I can’t offer you nothin’, but your care & kindness keeps comin’
And your love is so unconditional, I get butterflies in my stomach
I got the old me in the rearview, now the new me got a clear view
And I was so dead, I couldn’t hear you, too deep in sin to come near you
. . . My face look the same, my frame ain’t rearranged, but I’m changed; I promise I ain’t the same
Your love’s so deep you suffered and took pain, you died on the cross to give me a new name
Ain’t nothing like I’ve seen before, I got a beaming glow
I was low, down, and dirty, but you cleaned me, Lord
You adopted me, you keep rocking me
I’mma tell the world, and ain’t nobody stopping me!

Here we have, in no particular order, the love of God, regeneration, the great exchange, substitutionary atonement, the active righteousness of Christ, adoption, and the perseverance of faith. To think, some people still worry about whether rap can be theologically rich.

Track 15, “Lucky Ones,” is a slow, melancholy, deeply affecting track. I’m struck by how both Lecrae and his running mate, Trip Lee, know how to speed things up and then slow them way down. I loved Rudy Currence’s velvet hook, and I think this is the first rap track I’ve heard that features a French horn (played by Danika Lukasiewicz). The album could have ended on this note, but it continues. Track 16, “No Regrets,” sounds like Big Juice cooked up a Drake track, though Lecrae’s call to a sold-out life in Christ diverges sharply from Drake’s hedonism.

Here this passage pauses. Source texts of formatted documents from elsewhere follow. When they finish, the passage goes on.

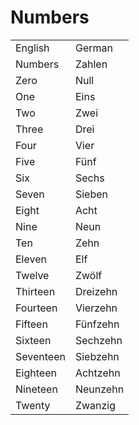 # Numbers

<table>
	<tr>
        <td>English</td>
        <td>German</td>
    </tr>
    <tr>
        <td>Numbers</td>
        <td>Zahlen</td>
    </tr>
    <tr>
        <td>Zero</td>
        <td>Null</td>
    </tr>
    <tr>
        <td>One</td>
        <td>Eins</td>
    </tr>
    <tr>
        <td>Two</td>
        <td>Zwei</td>
    </tr>
    <tr>
        <td>Three</td>
        <td>Drei</td>
    </tr>
    <tr>
        <td>Four</td>
        <td>Vier</td>
    </tr>
    <tr>
        <td>Five</td>
        <td>Fünf</td>
    </tr>
    <tr>
        <td>Six</td>
        <td>Sechs</td>
    </tr>
    <tr>
        <td>Seven</td>
        <td>Sieben</td>
    </tr>
    <tr>
        <td>Eight</td>
        <td>Acht</td>
    </tr>
    <tr>
        <td>Nine</td>
        <td>Neun</td>
    </tr>
    <tr>
        <td>Ten</td>
        <td>Zehn</td>
    </tr>
    <tr>
        <td>Eleven</td>
        <td>Elf</td>
    </tr>
    <tr>
        <td>Twelve</td>
        <td>Zwölf</td>
    </tr>
    <tr>
        <td>Thirteen</td>
        <td>Dreizehn</td>
    </tr>
    <tr>
        <td>Fourteen</td>
        <td>Vierzehn</td>
    </tr>
    <tr>
        <td>Fifteen</td>
        <td>Fünfzehn</td>
    </tr>
    <tr>
        <td>Sixteen</td>
        <td>Sechzehn</td>
    </tr>
        <tr>
        <td>Seventeen</td>
        <td>Siebzehn</td>
    </tr>
    <tr>
        <td>Eighteen</td>
        <td>Achtzehn</td>
    </tr>
        <tr>
        <td>Nineteen</td>
        <td>Neunzehn</td>
    </tr>
    <tr>
        <td>Twenty</td>
        <td>Zwanzig</td>
    </tr>
</table>
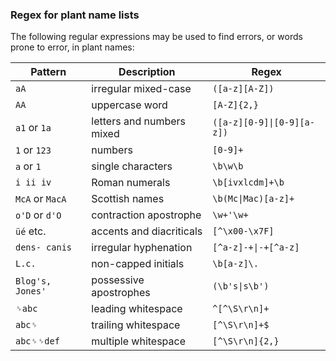 ### Regex for plant name lists

The following regular expressions may be used to find errors, or words prone to error, in plant names:

Pattern | Description | Regex
--------|-------------|------
`aA` | irregular mixed-case | `([a-z][A-Z])`
`AA` | uppercase word | `[A-Z]{2,}`
`a1` or `1a` | letters and numbers mixed | `([a-z][0-9]\|[0-9][a-z])`
`1` or `123` | numbers | `[0-9]+`
`a` or `1` | single characters | `\b\w\b`
`i ii iv` | Roman numerals | `\b[ivxlcdm]+\b`
`McA` or `MacA` | Scottish names | `\b(Mc\|Mac)[a-z]+`
`o'D` or `d'O` | contraction apostrophe | `\w+'\w+`
 `üé` etc. | accents and diacriticals | `[^\x00-\x7F]`
`dens- canis` | irregular hyphenation | `[^a-z]-+\|-+[^a-z]`
`L.c.` | non-capped initials | `\b[a-z]\.`
`Blog's, Jones'` | possessive apostrophes | `(\b's\|s\b')`
`␠abc` | leading whitespace | `^[^\S\r\n]+`
`abc␠` | trailing whitespace | `[^\S\r\n]+$`
`abc␠␠def` | multiple whitespace | `[^\S\r\n]{2,}`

The album ends on an excellent note. “Higher” features a quick-firing flow from Lecrae and a Bono-like delivery and refrain from Tenth Avenue North. The rap/worship fusion works very well. Track 18, “Fuego,” features KB (of the strong Weight and Glory) and Suzy Rock. It offers a rousing call to “set the world on fire” for Christ, a fitting exhortation for Gravity.

Master of Many Styles

There are few critical comments I could make regarding Gravity. I would like to see Lecrae focus on one kind of sound and milk it for an entire album. His gifting allows him to range over a myriad of styles, but I would love to see him do a concept album or similar project that would allow us to hear him unswervingly explore, say, the classical theme of the intro, the gothic style of “Falling Down,” or the more emotional aesthetic of “Lucky Ones.” His talent allows him to tackle, and master, most any style.

I do also think Lecrae will have to carefully consider how much partnership he forges with secular artists in pursuit of ministry. How much voice do we give non-Christian artists in our works of art? These and other questions naturally pop up for evangelists like Lecrae. Reaching out to a lost culture is serious business, to be sure, but so is staying squarely in the light (2 Cor. 6:14; cf. Eph. 5:5–8).

These brief remarks aside, Gravity accomplishes what it sets out to do. It’s a superbly crafted album that will appeal to Christians because of its content and to non-Christians because of its quality (and, I’m sure, vice versa). With many others, I’m stunned to see how far Christian hip-hop has come and how much God is blessing it in our day. From the forgotten child to the heir of evangelical musical influence in the broader culture—such is Christian hip-hop’s journey these last few decades.

This is a good day, one I pray will mean the spread of the gospel to those who don’t want it, aren’t looking for it, and desperately need it.